Vote Your Future: Jenny Holzer and Chicago Students
Conceptual artist Jenny Holzer has deployed a fleet of LED billboard trucks with the aim of encouraging voter participation. Over the past month, her Vote Your Future project has logged more than 200 hours of activations. Trucks, marquees, light projections and billboards lit up in states including Florida, Illinois, Michigan, Pennsylvania, Wisconsin, and Washington, DC.
Chicago was not originally on the trucks’ route, but it was added since Holzer was working on a additional project commissioned by The University of Chicago. Vote Your Future has also involved students at the university—many of them voting for the first time in a presidential election.
Holzer created a new project with student participation
Christine Mehring, a professor of art history at the college oversaw both projects in Chicago. She says Holzer’s collaboration with the university came about after the artist—a former student there herself—was awarded its Jesse L. Rosenberger Medal for Outstanding Achievement in the Creative and Performing Arts last June. The university hoped to display one of Holzer’s pieces on campus. Holzer instead suggested creating a new piece involving student participation.
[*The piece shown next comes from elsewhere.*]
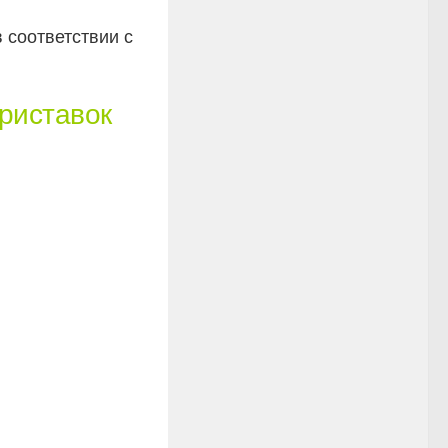
 соответствии с
риставок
Chicago students wrote their own phrases
As a result, while Holzer has carefully selected the phrases and sequence that appear on the You Vote trucks across the country, in Chicago students wrote their own phrases, guided by one rule: to not be partisan.
Some of the phrases were “Vote Until It is Accessible For All” and “Your Birthright Is My Life’s Desire”, written by Melia Allan and Roko Rumora. These and other submissions brought attention to the real fears some young voters have. “There are so many things that can invalidate a ballot,” Allan says. For her and Rumora, this project gave students a chance to express their concern over the various roadblocks they encounter. Especially, while trying to vote and gain citizenship.
“Happy?”
In addition, creative writing major Anne Pritikin, who is also voting in her first presidential election, submitted “Happy?”, which she has found to be a useful prompt in general. With a large push for younger voter action, artists and communities are coming together to creatively solve the voter turnout issue.